Sunshine Coast property data
While the Sunshine Coast property market is usually lumped into the “regional Qld” category, it is safe to say that market conditions are red-hot in this coastal lifestyle haven.
According to local agents, demand is still far exceeding supply, with strong property price growth continuing.
There are currently fewer than 5300 properties for sale across the entire Sunshine Coast – remembering that the coast is home to more than 350,000 people, after all.
Such a low volume of listings is causing asking prices to skyrocket. SQM Research data shows that the asking price for houses on the Sunshine Coast has increased 32.5 per cent over the past year, while the asking price for units is equally impressive, with a rise of 30.5 per cent over the same period.

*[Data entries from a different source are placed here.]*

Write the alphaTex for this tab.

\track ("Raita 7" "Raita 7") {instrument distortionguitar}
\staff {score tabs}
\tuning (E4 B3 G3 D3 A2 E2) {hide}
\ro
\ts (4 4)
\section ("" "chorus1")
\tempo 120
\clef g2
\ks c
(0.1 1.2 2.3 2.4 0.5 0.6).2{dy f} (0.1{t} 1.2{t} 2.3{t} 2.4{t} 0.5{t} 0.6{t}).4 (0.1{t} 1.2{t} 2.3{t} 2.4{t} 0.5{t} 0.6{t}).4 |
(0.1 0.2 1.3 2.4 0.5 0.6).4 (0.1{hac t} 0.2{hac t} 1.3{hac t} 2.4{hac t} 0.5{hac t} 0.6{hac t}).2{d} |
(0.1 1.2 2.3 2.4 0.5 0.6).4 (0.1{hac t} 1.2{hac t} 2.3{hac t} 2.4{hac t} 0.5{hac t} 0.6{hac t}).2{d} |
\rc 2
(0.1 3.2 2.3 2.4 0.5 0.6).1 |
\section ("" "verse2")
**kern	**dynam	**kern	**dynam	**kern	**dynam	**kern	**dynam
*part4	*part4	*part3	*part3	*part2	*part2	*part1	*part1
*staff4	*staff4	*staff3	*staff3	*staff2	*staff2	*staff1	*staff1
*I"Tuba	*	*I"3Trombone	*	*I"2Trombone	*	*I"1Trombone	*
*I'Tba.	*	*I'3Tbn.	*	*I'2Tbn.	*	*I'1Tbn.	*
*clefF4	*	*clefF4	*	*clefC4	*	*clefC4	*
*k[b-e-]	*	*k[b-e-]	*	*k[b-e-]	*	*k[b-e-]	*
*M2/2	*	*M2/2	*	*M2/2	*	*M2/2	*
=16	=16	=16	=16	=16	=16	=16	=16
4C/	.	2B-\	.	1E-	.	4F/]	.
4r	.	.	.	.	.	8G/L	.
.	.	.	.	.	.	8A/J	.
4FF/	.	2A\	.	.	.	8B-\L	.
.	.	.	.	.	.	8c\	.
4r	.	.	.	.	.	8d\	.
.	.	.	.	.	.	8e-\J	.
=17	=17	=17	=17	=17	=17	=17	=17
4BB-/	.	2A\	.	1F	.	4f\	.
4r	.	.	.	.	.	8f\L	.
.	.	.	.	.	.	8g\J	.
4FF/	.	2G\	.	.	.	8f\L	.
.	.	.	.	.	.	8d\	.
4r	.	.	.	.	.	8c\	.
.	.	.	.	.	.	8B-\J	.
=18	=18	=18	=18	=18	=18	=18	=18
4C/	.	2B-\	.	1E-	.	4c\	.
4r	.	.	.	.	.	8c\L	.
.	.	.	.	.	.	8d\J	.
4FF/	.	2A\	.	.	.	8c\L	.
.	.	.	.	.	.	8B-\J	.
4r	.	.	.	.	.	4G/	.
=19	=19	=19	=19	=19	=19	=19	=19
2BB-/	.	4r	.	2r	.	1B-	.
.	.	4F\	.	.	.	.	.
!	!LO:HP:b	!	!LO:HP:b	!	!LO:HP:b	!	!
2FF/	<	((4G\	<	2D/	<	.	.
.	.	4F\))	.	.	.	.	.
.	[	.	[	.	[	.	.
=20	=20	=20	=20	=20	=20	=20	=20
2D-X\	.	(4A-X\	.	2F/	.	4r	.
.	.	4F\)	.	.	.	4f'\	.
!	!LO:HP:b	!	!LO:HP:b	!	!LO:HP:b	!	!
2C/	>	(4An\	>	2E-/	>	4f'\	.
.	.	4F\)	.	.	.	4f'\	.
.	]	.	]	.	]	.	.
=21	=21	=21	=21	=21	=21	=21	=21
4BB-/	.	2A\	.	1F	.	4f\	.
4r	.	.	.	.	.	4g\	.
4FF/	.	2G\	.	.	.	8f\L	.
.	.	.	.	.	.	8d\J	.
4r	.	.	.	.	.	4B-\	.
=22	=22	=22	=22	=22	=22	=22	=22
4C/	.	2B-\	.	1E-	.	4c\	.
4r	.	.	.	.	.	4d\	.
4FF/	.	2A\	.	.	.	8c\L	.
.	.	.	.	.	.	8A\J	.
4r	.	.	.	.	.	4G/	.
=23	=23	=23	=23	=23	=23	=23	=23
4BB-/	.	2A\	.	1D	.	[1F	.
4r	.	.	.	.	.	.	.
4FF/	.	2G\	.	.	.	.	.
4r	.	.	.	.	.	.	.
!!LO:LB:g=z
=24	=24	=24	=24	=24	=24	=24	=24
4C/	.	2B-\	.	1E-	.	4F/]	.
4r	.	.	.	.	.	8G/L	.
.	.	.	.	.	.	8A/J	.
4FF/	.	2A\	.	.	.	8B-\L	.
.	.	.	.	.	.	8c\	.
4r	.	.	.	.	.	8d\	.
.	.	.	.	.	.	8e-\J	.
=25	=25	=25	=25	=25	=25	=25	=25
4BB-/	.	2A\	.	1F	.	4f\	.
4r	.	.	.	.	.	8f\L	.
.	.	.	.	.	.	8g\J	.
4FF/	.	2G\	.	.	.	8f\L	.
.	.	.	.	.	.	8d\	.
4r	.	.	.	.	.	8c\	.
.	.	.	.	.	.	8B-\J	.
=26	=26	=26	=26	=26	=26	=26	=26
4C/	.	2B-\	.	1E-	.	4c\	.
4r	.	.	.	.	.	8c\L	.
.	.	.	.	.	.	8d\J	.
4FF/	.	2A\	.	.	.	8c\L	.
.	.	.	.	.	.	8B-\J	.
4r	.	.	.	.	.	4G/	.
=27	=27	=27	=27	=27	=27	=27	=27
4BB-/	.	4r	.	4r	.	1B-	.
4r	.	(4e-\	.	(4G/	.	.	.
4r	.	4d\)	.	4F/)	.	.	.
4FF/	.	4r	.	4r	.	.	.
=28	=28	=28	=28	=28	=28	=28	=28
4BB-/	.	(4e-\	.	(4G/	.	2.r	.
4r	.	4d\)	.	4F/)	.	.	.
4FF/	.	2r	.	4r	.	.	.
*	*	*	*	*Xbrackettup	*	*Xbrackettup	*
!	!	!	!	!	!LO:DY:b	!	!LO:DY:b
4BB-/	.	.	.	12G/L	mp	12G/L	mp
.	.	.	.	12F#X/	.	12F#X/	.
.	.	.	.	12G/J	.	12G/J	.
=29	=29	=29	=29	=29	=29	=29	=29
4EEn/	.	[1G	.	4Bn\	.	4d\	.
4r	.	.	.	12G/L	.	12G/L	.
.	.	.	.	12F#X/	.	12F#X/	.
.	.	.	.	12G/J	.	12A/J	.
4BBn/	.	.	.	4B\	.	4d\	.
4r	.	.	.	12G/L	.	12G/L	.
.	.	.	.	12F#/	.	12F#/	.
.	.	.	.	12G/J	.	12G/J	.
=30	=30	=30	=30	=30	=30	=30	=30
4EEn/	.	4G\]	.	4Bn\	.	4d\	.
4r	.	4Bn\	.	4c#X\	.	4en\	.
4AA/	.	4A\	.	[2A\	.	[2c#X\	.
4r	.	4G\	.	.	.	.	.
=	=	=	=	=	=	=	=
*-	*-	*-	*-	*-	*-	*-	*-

The Sunshine Coast’s rental market has been struggling with an undersupply of rental properties for a long while. Its vacancy rate hit just 0.5 per cent in March – the lowest level since 2005.
Such a critical undersupply has resulted in asking rents increased significantly over the past year – the asking rent for a house on the Sunshine Coast has risen by 16. 7 per cent, and for units, it is up 13.7 per cent, according to SQM Research.